Dans le domaine de la musique de chambre cependant, les choses n’auront pas toujours été aussi régulières. Sur les quinze quatuors à cordes qui nous sont parvenues, onze datent des années d’adolescence de Schubert et étaient destinés à être exécutés dans le cercle familial, avec une influence très visible des partitions de Haydn et Mozart sur le jeune homme. Après des années de crise et de questionnement (dont il nous reste le bouleversant Quartettsatz en mineur D 703, dont on aurait tant aimé connaître la suite…), on pénètre dans un autre monde avec les 13e et 14e quatuors, où Schubert, tout en respectant en apparence les modèles classiques, fait entrer la musique de chambre dans une nouvelle ère. S’appuyant sur des mélodies venues d’œuvres antérieures (le ballet Rosamunde, le lied La Jeune fille et la mort), il élargit les dimensions de ses compositions jusqu’à l’inenvisageable (Schumann parlait très justement des « divines longueurs » du dernier Schubert) pour en faire de véritables symphonies déguisées. Cette démarche culmine avec le 15e et dernier quatuor D 887 de 1826, et plus encore avec le grand quintette à deux violoncelles D 956, chef-d’œuvre absolu de toute la littérature chambriste achevé quelques semaines avant la triste disparition du musicien dans la misère la plus totale.
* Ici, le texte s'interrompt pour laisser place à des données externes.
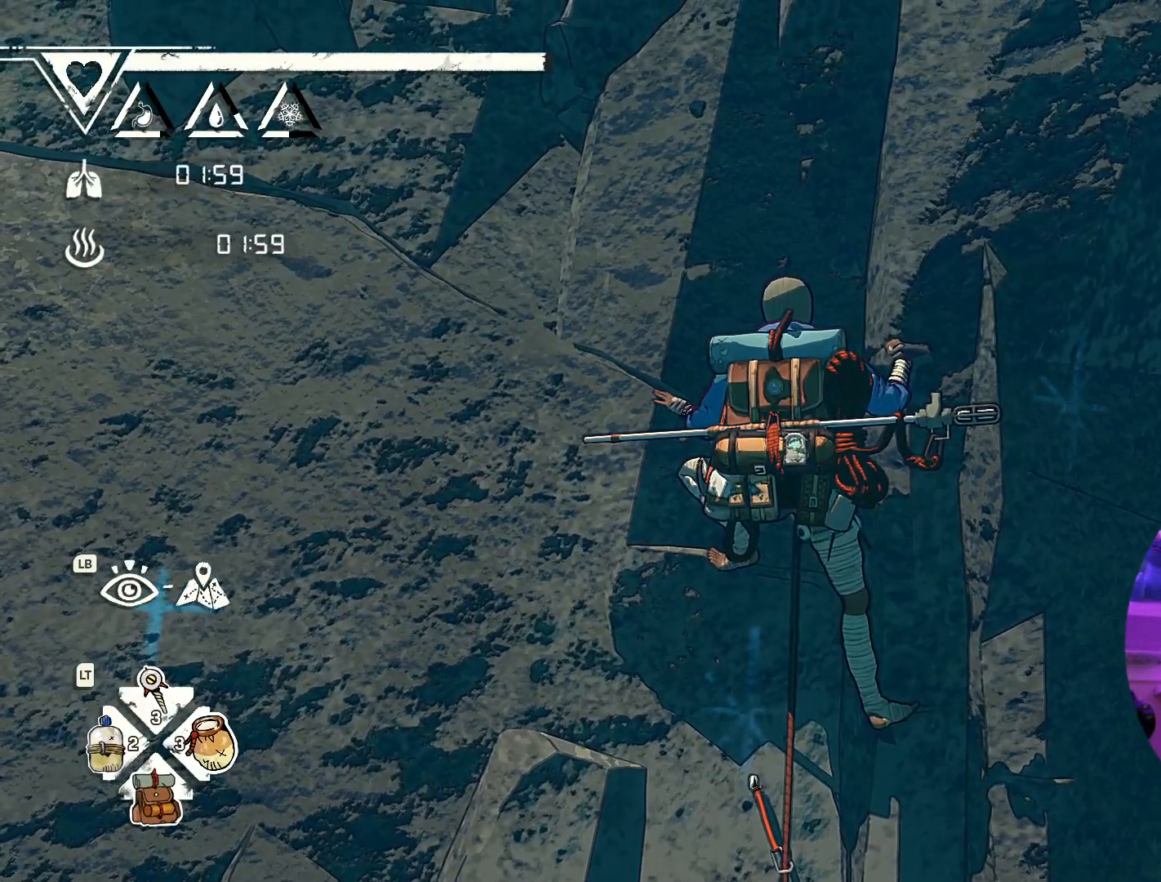
{"buttons": [], "left_stick": "center", "right_stick": "left", "events": [[367, "right_stick", "left"]]}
Dans le même esprit, les deux grands trios pour piano, violon et violoncelle de 1827, D 898 et D 929 (sur lequel flotte le parfum entêtant de Barry Lindon), sans oublier le si fragile Notturno D 897 pour la même formation, tutoient eux-aussi les sommets, avec ce miracle permanent de l’inspiration qui voudrait que, par leur lyrisme toujours renouvelé, jamais ces œuvres ne cessent.
Des circonstances plus heureuses ont vu naître des partitions plus détendues, comme le célèbre Quintette D 667 La Truite, où une contrebasse s’invite pour faire plus librement chanter le violoncelle du dédicataire, l’imposant Octuor D 803 pour cordes et vents de 1824, hommage au Septuor que Beethoven avait composé pour une formation presque identique, les Variations sur Trockne Blumen D 802, morceau de bravoure de tout flûtiste qui se respecte, et surtout la Sonate pour arpeggione et piano D 821, que tous les instrumentistes à cordes se sont empressés de s’approprier pour mieux nous faire oublier qu’elle était à l’origine destinée à un éphémère instrument, curieux mélange de guitare et de violoncelle.